Cultural Explorations of Time and Space: Indigenous Australian Artists-in Residence, Conventional Narratives and Children’s Text Creation
Keywords:
My Place, Nadia Wheatley, Donna Rawlins, Who am I? The Diary of Mary Talence, Anita Heiss, land rights, Indigenous Australian land ownershipAbstract
This paper details a project, funded by the University of Ballarat in Victoria, which addresses a local problem of schools' lack of acknowledgement of their being positioned on traditional owners' land. In addressing this issue, I am using two texts, 'My Place' (Wheatley and Rawlins 1987) and 'Who am I? The Diary of Mary Talence' (Heiss 2004) to engage the participants in discussions to make visible what has been invisible; that is, the issue of traditional Indigenous Australian ownership of the land on which the school is placed.
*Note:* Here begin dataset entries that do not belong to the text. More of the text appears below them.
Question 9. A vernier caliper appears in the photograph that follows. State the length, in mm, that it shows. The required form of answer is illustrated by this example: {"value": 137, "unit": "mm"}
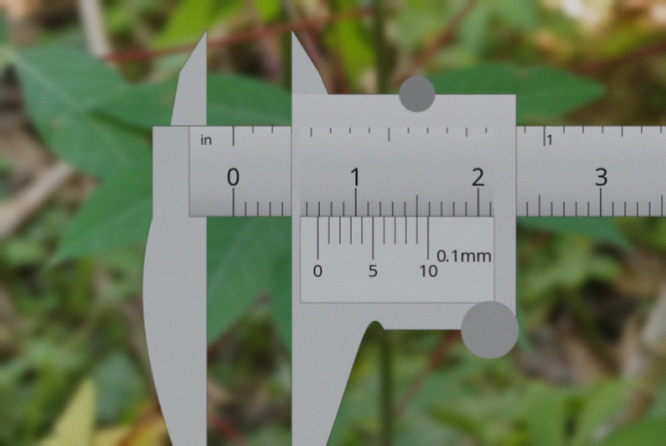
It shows {"value": 6.9, "unit": "mm"}
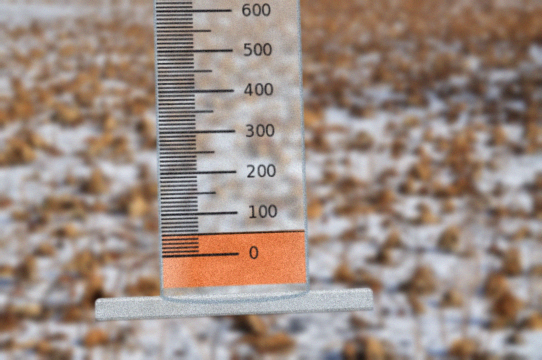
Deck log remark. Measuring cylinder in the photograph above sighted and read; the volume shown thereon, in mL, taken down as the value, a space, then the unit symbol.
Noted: 50 mL
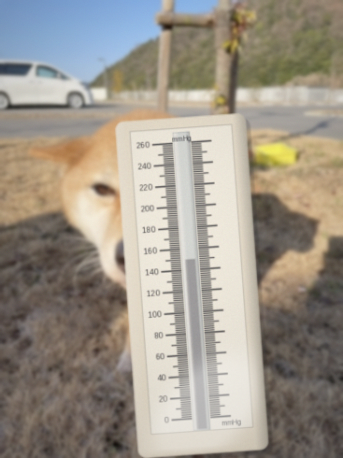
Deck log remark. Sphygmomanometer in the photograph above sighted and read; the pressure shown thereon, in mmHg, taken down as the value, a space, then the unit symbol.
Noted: 150 mmHg
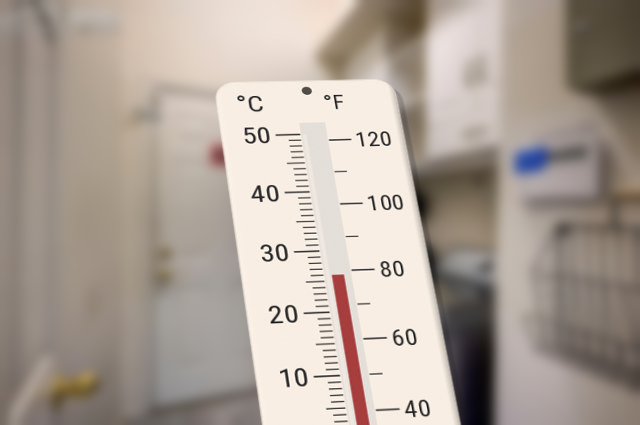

Taking up notions of deconstruction from poststructuralist theory, I have looked to these texts as ways of disrupting the taken-for-granted occupation of public space, that is, I examine the language used to position the readers and 'yield up the ideologies that inform them' (Bradford 2001, p.9). I will then ask participants to use these understandings to look at their own situation in relation to the space their school occupies. What is examined in this project is the current state of affairs, where the land occupied by schools is owned by the state, and, notionally at least, by the school community of various stakeholders with no sense even of an Indigenous Australian perspective on ways in which relationships with the land may go well beyond concepts of ownership. The project referred to in this paper has not concluded, so I do not report here on any changes that may have occurred. Rather, I report on how I envisage the texts are to be used to make visible issues of land ownership and how and why these particular texts can contribute to this.